*About this exercise:* Show, from the records below, all lines that contain the word "sides".

------ Data shown ------

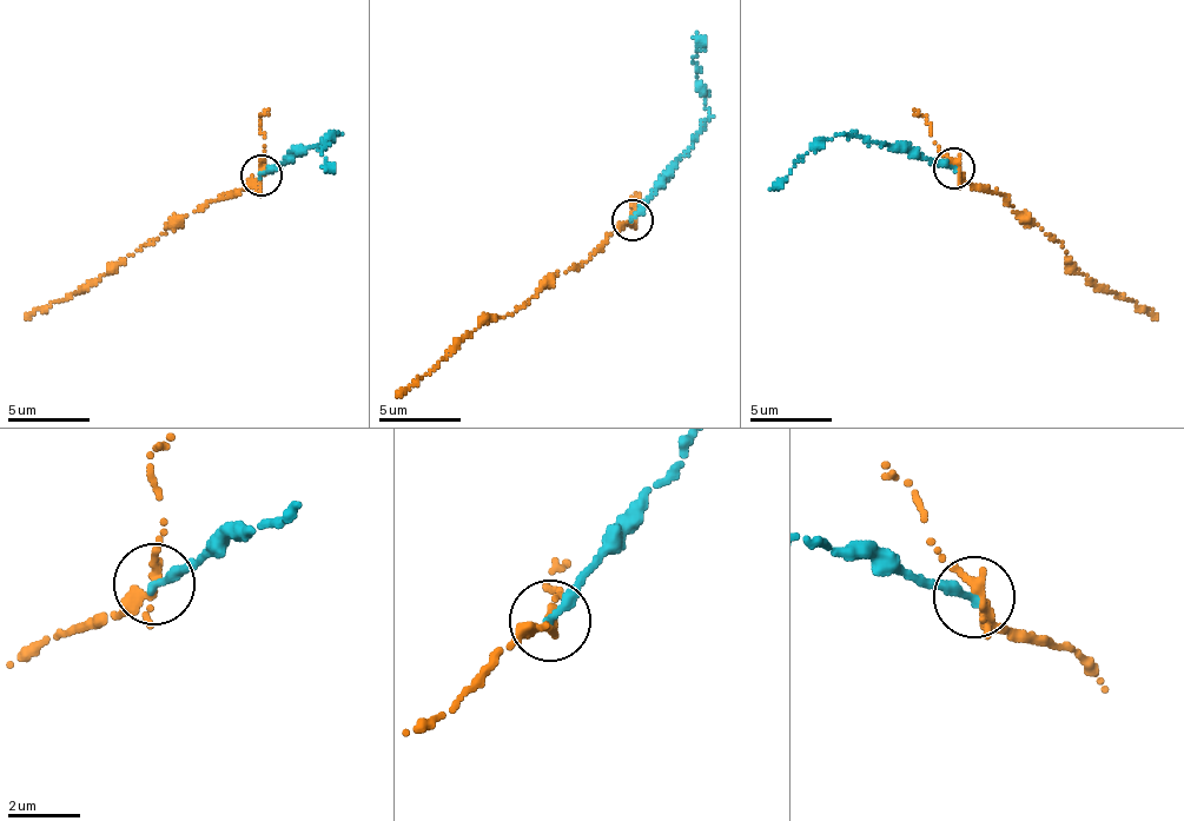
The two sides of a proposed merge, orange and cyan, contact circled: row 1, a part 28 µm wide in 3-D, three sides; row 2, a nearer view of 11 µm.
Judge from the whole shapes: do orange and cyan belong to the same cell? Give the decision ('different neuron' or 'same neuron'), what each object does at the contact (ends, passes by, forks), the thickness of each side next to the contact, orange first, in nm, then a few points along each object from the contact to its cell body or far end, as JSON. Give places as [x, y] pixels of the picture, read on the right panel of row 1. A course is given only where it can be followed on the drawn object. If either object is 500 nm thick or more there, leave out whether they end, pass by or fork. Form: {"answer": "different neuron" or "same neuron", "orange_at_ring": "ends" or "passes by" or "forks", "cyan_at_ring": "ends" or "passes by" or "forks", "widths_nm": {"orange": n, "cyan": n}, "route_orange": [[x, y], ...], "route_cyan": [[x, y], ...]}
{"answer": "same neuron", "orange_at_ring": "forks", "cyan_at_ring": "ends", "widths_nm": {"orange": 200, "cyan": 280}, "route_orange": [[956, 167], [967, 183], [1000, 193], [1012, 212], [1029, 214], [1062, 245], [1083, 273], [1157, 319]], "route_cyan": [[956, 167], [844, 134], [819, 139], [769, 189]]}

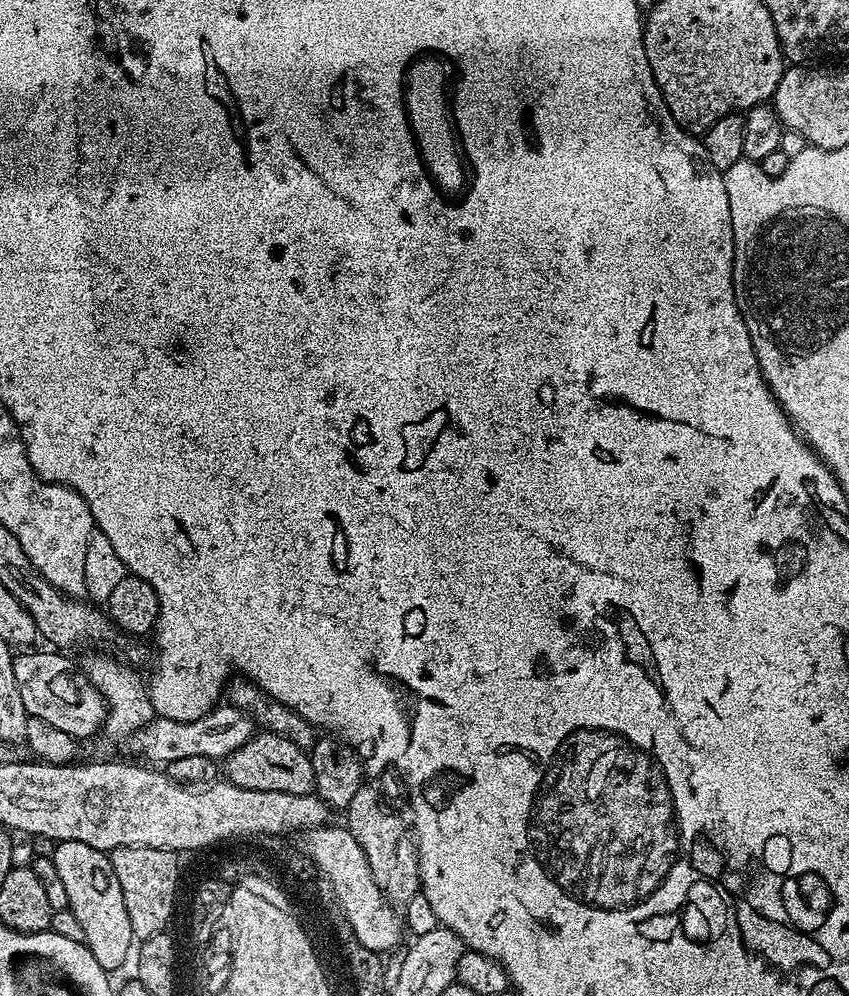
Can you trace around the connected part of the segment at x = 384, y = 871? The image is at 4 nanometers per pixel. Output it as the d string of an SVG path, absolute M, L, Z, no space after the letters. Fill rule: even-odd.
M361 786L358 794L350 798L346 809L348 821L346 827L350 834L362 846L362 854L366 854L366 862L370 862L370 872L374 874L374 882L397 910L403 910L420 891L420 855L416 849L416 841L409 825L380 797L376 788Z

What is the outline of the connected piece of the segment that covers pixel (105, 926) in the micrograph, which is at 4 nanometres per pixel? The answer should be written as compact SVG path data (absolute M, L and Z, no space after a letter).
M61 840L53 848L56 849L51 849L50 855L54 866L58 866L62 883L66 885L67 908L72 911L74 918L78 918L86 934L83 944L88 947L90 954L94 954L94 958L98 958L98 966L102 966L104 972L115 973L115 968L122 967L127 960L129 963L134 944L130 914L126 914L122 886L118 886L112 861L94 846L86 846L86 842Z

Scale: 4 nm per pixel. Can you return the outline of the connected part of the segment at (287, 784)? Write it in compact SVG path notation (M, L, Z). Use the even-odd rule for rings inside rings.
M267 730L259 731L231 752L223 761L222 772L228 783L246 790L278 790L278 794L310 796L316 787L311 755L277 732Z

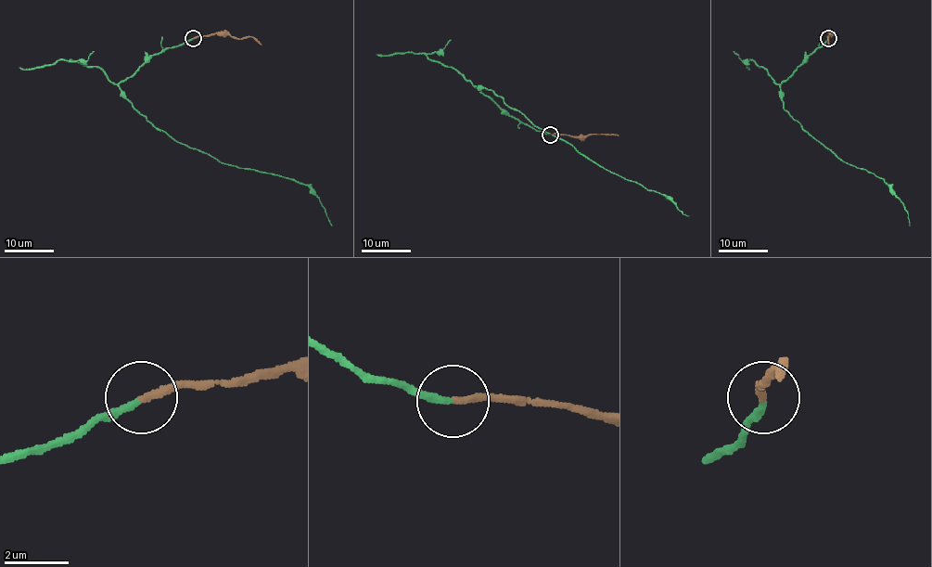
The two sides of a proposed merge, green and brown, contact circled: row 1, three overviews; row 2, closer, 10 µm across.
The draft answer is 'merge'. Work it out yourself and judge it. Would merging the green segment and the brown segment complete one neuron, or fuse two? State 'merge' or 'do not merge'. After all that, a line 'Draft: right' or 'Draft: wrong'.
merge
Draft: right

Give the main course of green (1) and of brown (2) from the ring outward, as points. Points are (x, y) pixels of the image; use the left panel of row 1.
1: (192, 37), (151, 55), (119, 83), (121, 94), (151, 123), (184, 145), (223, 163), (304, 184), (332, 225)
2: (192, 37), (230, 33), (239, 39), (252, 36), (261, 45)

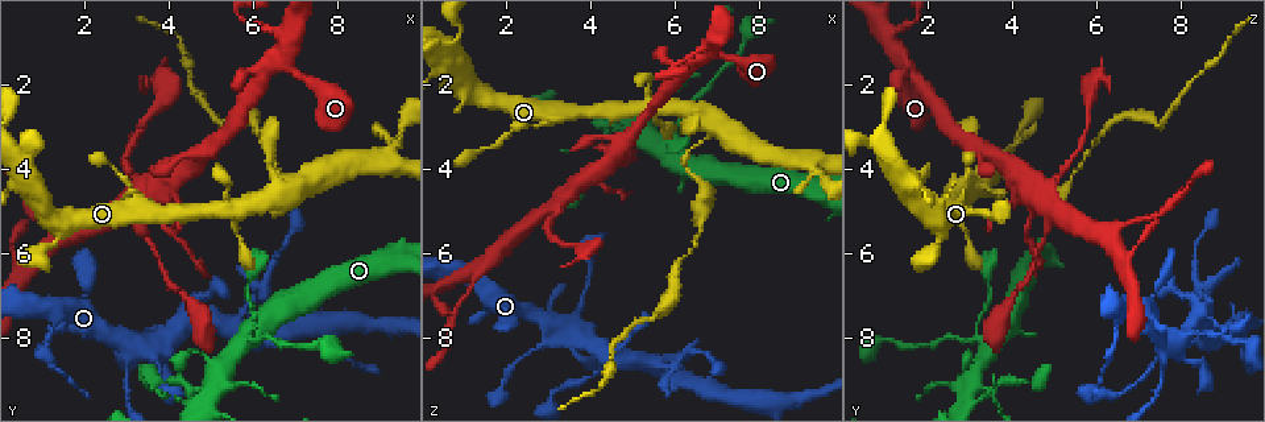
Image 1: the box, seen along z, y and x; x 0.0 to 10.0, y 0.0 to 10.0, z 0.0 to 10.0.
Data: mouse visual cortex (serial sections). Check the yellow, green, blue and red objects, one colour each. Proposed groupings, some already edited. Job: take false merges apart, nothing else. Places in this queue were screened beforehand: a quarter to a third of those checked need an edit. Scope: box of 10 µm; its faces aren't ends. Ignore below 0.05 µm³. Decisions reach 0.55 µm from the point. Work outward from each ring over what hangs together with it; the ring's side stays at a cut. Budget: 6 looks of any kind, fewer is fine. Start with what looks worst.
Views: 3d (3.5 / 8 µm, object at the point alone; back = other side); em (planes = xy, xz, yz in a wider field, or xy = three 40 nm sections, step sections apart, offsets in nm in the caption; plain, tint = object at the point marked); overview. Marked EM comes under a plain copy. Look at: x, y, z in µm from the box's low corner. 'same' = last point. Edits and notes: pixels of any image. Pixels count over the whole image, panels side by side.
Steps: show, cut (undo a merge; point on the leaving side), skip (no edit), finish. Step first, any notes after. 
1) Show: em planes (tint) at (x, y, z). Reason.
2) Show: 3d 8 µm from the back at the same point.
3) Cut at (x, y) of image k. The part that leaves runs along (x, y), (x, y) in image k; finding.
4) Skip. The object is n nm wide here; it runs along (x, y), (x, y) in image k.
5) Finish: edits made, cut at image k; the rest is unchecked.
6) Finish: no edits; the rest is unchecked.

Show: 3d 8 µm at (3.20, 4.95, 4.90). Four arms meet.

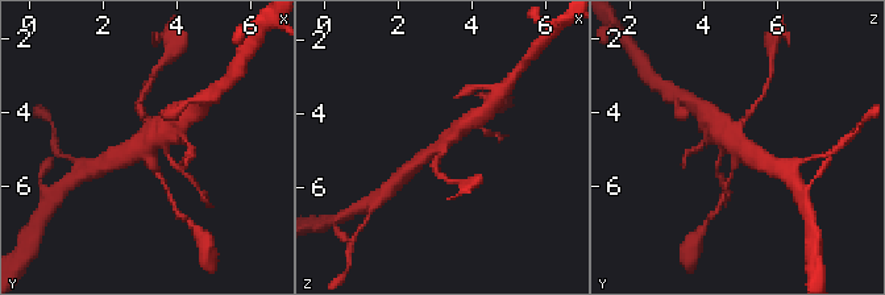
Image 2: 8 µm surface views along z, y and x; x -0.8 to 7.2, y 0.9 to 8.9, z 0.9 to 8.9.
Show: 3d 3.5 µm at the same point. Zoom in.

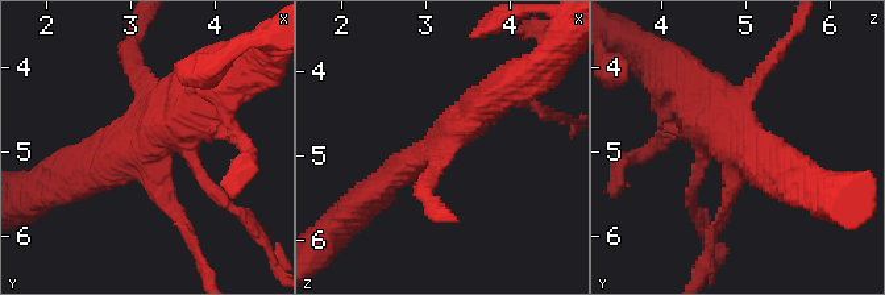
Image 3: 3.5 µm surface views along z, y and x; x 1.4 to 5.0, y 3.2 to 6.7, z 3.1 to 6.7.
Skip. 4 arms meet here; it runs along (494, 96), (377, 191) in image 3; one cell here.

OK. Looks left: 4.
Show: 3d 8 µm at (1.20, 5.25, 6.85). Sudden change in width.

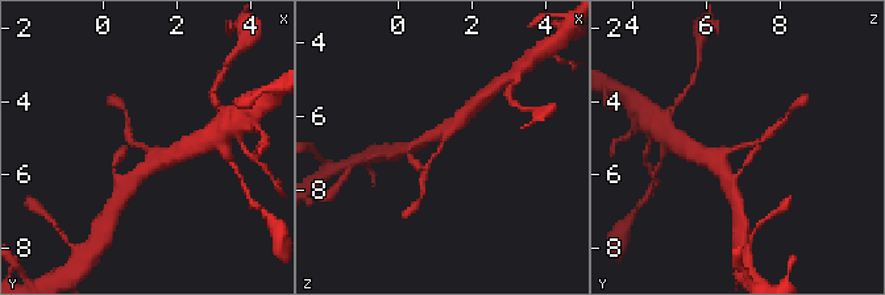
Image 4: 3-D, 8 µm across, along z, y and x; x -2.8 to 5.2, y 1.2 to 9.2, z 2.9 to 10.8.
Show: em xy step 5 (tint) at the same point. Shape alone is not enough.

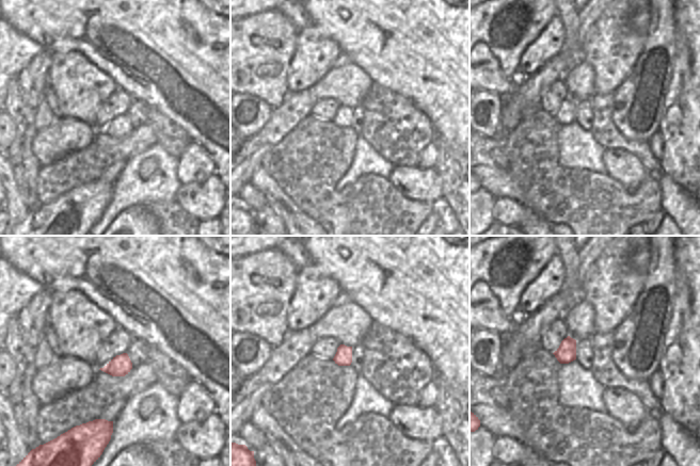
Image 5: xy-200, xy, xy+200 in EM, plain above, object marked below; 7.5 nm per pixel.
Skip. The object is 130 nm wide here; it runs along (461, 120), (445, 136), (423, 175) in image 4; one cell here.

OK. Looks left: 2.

------

*Solved problem:*
The two sides of a proposed merge, orange and cyan, contact circled: row 1, a part 28 µm wide in 3-D, three sides; row 2, a nearer view of 11 µm.
The two sides of a proposed merge, green and brown, contact circled: row 1, three overviews; row 2, closer, 10 µm across.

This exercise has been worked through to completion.